Kurioser erster Auftritt von Lindsey Vonn
US-Schistar Lindsey Vonn legte im ersten Lake-Louise-Training eine überlegene "Bestzeit" hin. Einziges Problem: Die Frischgetrennte ließ dabei mehrere Tore aus.

Foto © GEPASchwierige Zeiten für Lindsey Vonn
Im Schizirkus gibt es zurzeit (fast) nur ein Gesprächsthema: Die offiziell bekannt gegebene Scheidung von Lindsey Vonn und ihrem Ehemann Thomas. Während die US-Amerikanerin abseits der Piste darüber nicht sprechen möchte und nur via "Facebook" und "Twitter" eine kurze Mitteilung machte ("Ein aufrichtiges Dankeschön für alle netten Worte und die Unterstützung") zeigte sie auf der Piste, dass weder Rücken- noch private Schmerzen sie bremsen. Denn im ersten Training von Lake Louise, wo sie bisher gleich acht Siege gefeiert hatte, zeigte die 27-Jährige gleich einmal, was ihr, schifahrerisch gesehen, die Trennung ist: Wurscht. In 1:54,79 Minuten war die US-Amerikanerin um 1,67 Sekunden schneller als die Deutsche Viktoria Rebensburg, ließ am Weg zur Bestzeit allerdings drei Tore aus. Lizz Görgl verlor 1,71 Sekunden.
Kein Herren-Training
Täglich werden nun mehr Details über den Hintergrund der bevorstehenden Scheidung von ihrem Ehemann und Betreuer Thomas bekannt. Dieser hat mittlerweile bestätigt, dass er selbst die Scheidung eingereicht hat. Jetzt gehe es um viel Geld, hieß es in diversen US-Medien. In den USA steht dem Mann die Hälfte des in der gemeinsamen Ehe erworbenen Vermögens zu und dies dürfte im Fall der dreifachen Weltcupsiegerin und Multimillionärin beträchtlich sein.

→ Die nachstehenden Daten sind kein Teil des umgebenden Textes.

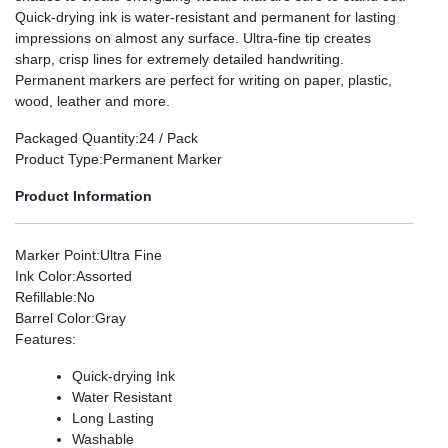
Quick-drying ink is water-resistant and permanent for lasting
impressions on almost any surface. Ultra-fine tip creates
sharp, crisp lines for extremely detailed handwriting.
Permanent markers are perfect for writing on paper, plastic,
wood, leather and more.
Packaged Quantity
:24 / Pack
Product Type
:Permanent Marker
Product Information
Marker Point
:Ultra Fine
Ink Color
:Assorted
Refillable
:No
Barrel Color
:Gray
Features
:
Quick-drying Ink
Water Resistant
Long Lasting
Washable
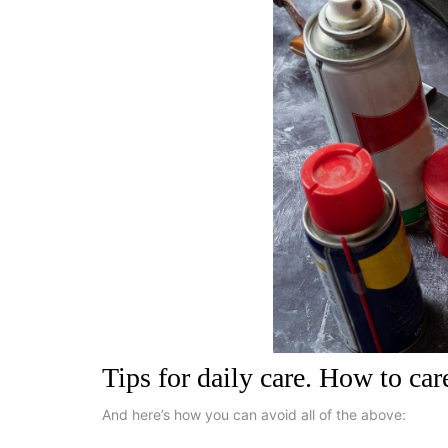
Tips for daily care. How to car
And here’s how you can avoid all of the above:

Grenzwertige Fälle punkto Materialeinstellung
In letzter Zeit soll es in der kriselnden Beziehung auch grenzwertige Fälle punkto Materialeinstellung durch Thomas Vonn gegeben haben. Vonn, die als Elfjährige von Minnesota nach Vail gezogen ist und sich vor Jahren von ihrem ehrgeizigen Vater Alan Kildow losgesagt hat, hatte den US-Exrennläufer im September 2007 geheiratet.
Rennfahren könnte nun die beste Therapie für Lindsey Vonn sein. In Lake Louise hat sie eine einmalige Bilanz vorzuweisen. Bei bisher 26 Starts hat sie 14 Podiumsplätze geholt, acht davon als Siege.

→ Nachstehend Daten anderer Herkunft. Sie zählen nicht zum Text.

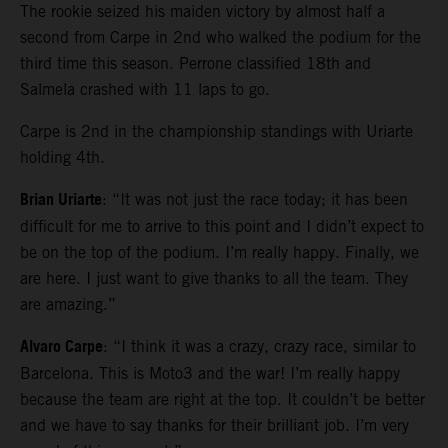
The rookie seized his maiden victory by almost half a
second from Carpe in 2nd who walked the podium for the
third time this season. Perrone classified 18th and
Salmela crashed with 11 laps to go.
Carpe is 2nd in the championship standings with Uriarte
holding 4th.
Brian Uriarte
: “It was not just the race today; it has been
difficult for me to arrive to this point and I didn’t expect to
be on the top of the podium. I’m really happy. Finally, we
are here. I just want to give thanks to all the team. They
are amazing.”
Alvaro Carpe
: “I think it was a crazy, crazy race, similar to
Barcelona. This is Moto3 and the war! I’m really happy
because the team are right at the top. It couldn’t be better
and we have to say thanks for their brilliant job. I’m very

"Ich liebe Lake Louise", sagte die Rennfahrerin gegenüber der offiziellen Weltverbands-Website www.fisalpine.com. "Ich kenne die Strecke so gut, dass ich sie nicht einmal richtig besichtigen muss. Ich weiß, wo es lang geht", erklärte dort die erfolgreichste amerikanische Schirennfahrerin aller Zeiten. Zumindest im ersten Training hat das nicht gestimmt.